The “special snapshot” issued on 12 May by the Integrated Food Security Phase Classification (IPC) system – the UN-coordinated global hunger measuring stick – reveals all 2.1 million Gazans face life-threatening food insecurity, with nearly a quarter starving. This stems from 19 months of brutal war following Hamas’s 7 October attack on Israel, with Israel constraining aid and commercial goods entry before imposing a total ban on 2 March to advance its war aims. Though the Israeli government officially rejects the snapshot’s findings, elements within its own army seem to broadly concur.

This IPC exercise took the Israeli aid plan floated on 5 May, later rebranded a U.S. initiative, as a starting point for its food security projections. The plan transfers responsibility for aid distribution from the UN and humanitarian agencies to a new organisation supported by private security contractors and protected by the Israeli army. It would reduce distribution sites by roughly 99 per cent and initially provide minimal assistance only in southern Gaza to just 60 per cent of the total population. The snapshot concludes that even successful implementation of the plan would intensify Gaza’s mass starvation, while universal life-threatening food insecurity persists. Although it does not declare famine, the snapshot presents a second scenario in which continued blockade with Israeli military escalation pushes the Strip into famine, causing rapid death from starvation and disease. The snapshot does not discuss what happens if the new aid system fails—an outcome widely anticipated by humanitarians. This would almost certainly cause famine, too.

The normally low-profile Famine Review Committee offered unprecedented public comment on the snapshot. They appear to caution against treating IPC famine projections and warnings as political switches triggering temporary aid increases (as happened after the Committee said famine was “imminent” in March and November 2024) only for Israeli restrictions to intensify after a brief and shallow recovery. Despite critics’ claims of alarmism, evidence shows these warnings accurately identified risks that were mitigated only when Israel temporarily eased restrictions in response.

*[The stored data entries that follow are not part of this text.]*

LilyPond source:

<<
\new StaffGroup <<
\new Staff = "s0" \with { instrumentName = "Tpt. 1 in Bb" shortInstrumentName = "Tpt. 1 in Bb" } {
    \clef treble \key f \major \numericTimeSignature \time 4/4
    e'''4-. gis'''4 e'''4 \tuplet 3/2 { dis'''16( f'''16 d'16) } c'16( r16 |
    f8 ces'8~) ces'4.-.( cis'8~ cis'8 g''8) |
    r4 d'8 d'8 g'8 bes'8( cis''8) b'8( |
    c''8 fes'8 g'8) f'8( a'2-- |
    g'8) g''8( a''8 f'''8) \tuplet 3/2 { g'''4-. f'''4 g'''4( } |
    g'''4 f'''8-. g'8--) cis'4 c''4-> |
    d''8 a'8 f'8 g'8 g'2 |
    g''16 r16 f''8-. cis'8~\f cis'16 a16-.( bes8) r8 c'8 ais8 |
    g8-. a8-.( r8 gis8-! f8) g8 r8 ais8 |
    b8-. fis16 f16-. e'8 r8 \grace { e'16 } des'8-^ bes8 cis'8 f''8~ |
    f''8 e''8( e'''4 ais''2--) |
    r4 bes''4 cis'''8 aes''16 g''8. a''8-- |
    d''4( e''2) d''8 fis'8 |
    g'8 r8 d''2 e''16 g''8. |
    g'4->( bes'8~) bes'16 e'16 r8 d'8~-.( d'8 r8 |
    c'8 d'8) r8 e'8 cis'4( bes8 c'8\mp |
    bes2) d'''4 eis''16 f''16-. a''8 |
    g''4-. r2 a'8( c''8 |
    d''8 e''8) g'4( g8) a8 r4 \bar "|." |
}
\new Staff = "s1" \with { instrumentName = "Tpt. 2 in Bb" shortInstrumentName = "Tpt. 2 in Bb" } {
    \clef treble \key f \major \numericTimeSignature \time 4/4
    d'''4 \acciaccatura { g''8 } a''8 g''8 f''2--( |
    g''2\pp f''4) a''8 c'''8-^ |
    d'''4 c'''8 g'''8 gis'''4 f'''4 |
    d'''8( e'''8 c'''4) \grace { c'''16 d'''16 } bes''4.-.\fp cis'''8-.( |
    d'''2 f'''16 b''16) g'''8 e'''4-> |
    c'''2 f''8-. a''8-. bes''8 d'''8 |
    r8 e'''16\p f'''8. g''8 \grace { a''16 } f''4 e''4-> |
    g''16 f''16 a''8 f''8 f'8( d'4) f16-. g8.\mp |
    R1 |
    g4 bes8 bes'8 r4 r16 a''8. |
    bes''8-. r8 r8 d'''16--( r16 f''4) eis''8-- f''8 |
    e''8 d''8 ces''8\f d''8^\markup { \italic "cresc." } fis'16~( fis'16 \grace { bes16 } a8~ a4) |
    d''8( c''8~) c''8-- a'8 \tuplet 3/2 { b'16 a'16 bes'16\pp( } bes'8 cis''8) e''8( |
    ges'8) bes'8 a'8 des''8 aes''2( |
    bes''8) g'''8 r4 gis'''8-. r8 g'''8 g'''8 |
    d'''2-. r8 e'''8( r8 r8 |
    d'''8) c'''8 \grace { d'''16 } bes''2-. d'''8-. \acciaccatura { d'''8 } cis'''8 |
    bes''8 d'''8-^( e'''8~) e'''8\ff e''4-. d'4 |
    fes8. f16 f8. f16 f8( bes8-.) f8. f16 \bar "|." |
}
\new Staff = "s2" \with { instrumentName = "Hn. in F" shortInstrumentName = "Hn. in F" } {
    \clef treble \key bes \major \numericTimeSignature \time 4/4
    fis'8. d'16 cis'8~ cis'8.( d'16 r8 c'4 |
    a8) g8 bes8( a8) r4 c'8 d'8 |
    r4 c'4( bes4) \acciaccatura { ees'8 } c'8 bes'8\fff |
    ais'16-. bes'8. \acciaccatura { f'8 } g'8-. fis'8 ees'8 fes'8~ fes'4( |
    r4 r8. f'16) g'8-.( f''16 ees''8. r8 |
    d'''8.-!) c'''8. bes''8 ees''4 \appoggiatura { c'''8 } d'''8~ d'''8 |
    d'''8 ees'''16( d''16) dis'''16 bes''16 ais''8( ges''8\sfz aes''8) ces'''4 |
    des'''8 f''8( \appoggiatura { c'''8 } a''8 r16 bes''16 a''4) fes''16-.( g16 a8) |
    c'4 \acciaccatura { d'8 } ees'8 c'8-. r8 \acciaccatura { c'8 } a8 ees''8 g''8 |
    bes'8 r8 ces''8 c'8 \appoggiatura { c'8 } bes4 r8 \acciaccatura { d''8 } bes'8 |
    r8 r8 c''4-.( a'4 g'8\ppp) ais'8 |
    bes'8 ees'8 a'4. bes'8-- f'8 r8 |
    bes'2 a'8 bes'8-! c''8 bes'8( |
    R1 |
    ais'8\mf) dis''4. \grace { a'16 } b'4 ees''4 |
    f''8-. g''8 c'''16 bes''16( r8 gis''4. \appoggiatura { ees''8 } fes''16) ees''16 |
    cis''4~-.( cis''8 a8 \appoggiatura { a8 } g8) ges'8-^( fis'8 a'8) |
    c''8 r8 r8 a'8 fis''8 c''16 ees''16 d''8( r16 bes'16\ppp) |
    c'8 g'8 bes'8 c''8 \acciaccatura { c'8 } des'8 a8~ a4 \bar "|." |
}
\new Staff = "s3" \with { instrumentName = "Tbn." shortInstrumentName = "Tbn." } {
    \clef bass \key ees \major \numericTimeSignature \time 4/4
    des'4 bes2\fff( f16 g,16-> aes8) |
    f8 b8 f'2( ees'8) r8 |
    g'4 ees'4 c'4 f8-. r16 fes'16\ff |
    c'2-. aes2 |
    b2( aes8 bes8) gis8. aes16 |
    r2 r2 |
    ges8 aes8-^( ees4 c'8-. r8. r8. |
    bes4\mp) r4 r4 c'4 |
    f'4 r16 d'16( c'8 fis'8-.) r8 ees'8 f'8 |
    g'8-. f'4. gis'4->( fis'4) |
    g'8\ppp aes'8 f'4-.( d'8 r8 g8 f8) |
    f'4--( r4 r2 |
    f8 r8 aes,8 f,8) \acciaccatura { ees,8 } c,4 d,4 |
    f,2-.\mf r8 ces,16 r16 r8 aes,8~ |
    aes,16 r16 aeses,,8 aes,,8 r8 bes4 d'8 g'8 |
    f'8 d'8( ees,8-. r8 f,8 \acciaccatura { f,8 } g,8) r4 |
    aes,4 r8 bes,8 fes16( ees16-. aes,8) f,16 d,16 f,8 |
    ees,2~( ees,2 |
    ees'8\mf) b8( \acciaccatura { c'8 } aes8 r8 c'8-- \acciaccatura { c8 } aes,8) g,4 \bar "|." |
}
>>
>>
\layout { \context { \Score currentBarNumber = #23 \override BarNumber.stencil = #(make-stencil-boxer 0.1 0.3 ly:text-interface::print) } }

The Committee also warns that calibrating aid to keep Gaza just below famine is high-risk: any shortfall could trigger “rapid and uncontrollable collapse into famine”. This reflects a critical reality: holding populations in prolonged semi-starvation always risks massive mortality from starvation and disease – the latter being the primary killer in contemporary famines.

The absence of a formal famine declaration means neither the absence of starvation nor that Gaza is not on the brink. By IPC metrics, a Gaza famine designation now hinges on whether death rates or measures of acute malnutrition cross a statistical threshold in an already starving population. Debating between imminent or declared famine only distracts from two core realities: Israel has weaponised starvation and Palestinians face enormous risk because of it. Starvation is inflicting lifelong damage on Gaza’s children with potential intergenerational consequences. Reversing this trajectory requires Israel to immediately end the blockade and not repeat it. Gaza cannot afford another cycle of famine warning, temporary relief and return to starvation.